◆ PROBLEM DESCRIPTION
Copy out every text line of each item below word for word, leaving out the pictures.

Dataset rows
┄┄┄┄┄┄┄┄┄┄

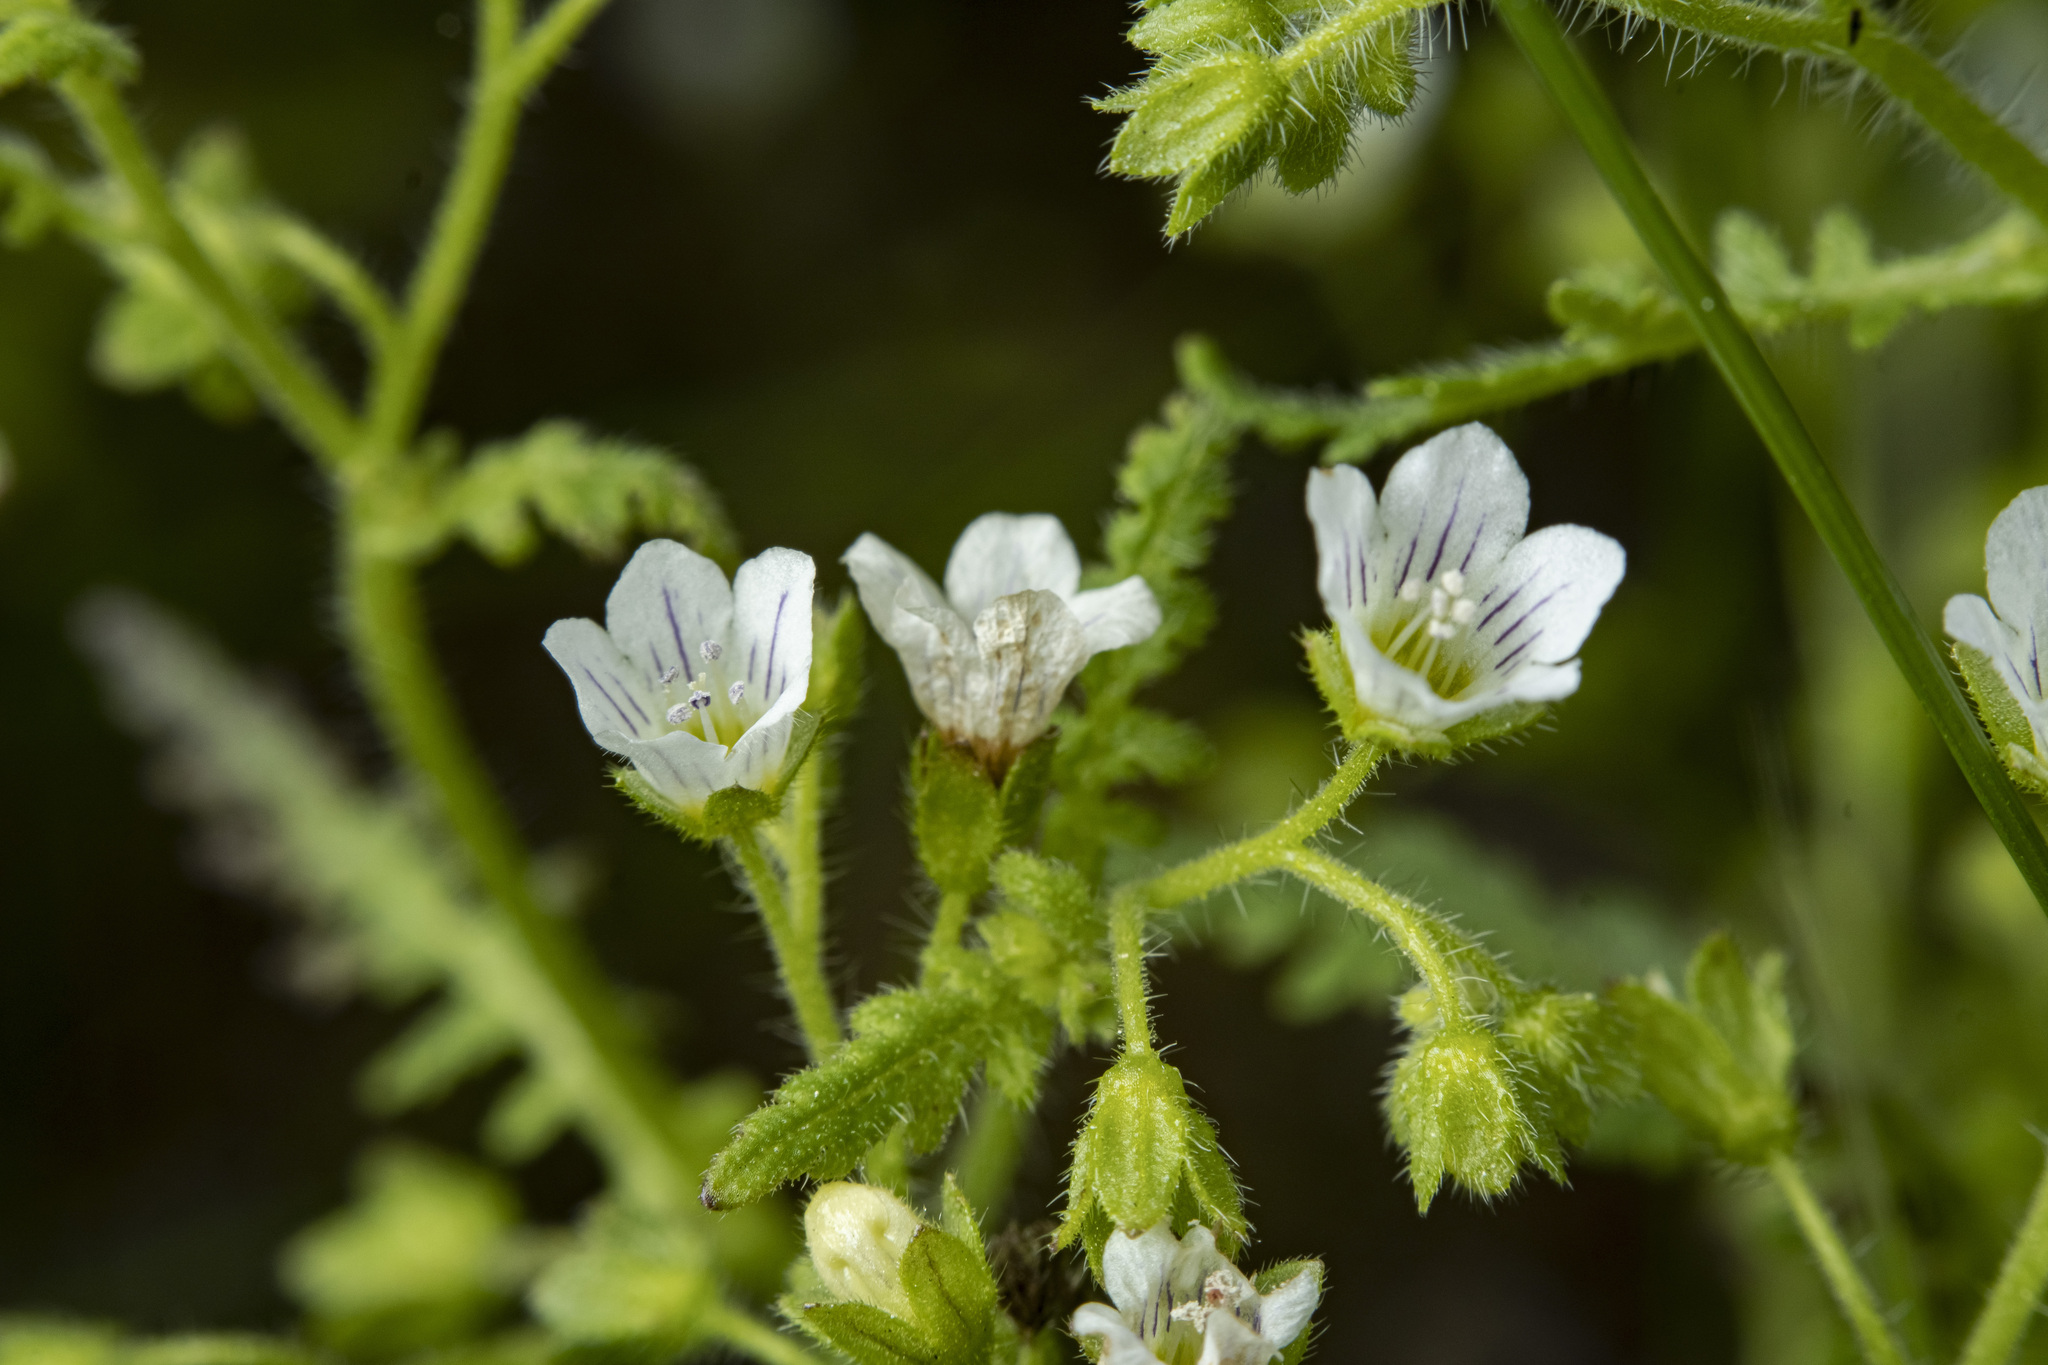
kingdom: Plantae
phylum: Tracheophyta
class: Magnoliopsida
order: Boraginales
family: Hydrophyllaceae
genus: Eucrypta
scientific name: Eucrypta chrysanthemifolia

┄┄┄┄┄┄┄┄┄┄

◆ TASK RESULT
kingdom: Plantae
phylum: Tracheophyta
class: Magnoliopsida
order: Boraginales
family: Hydrophyllaceae
genus: Eucrypta
scientific name: Eucrypta chrysanthemifolia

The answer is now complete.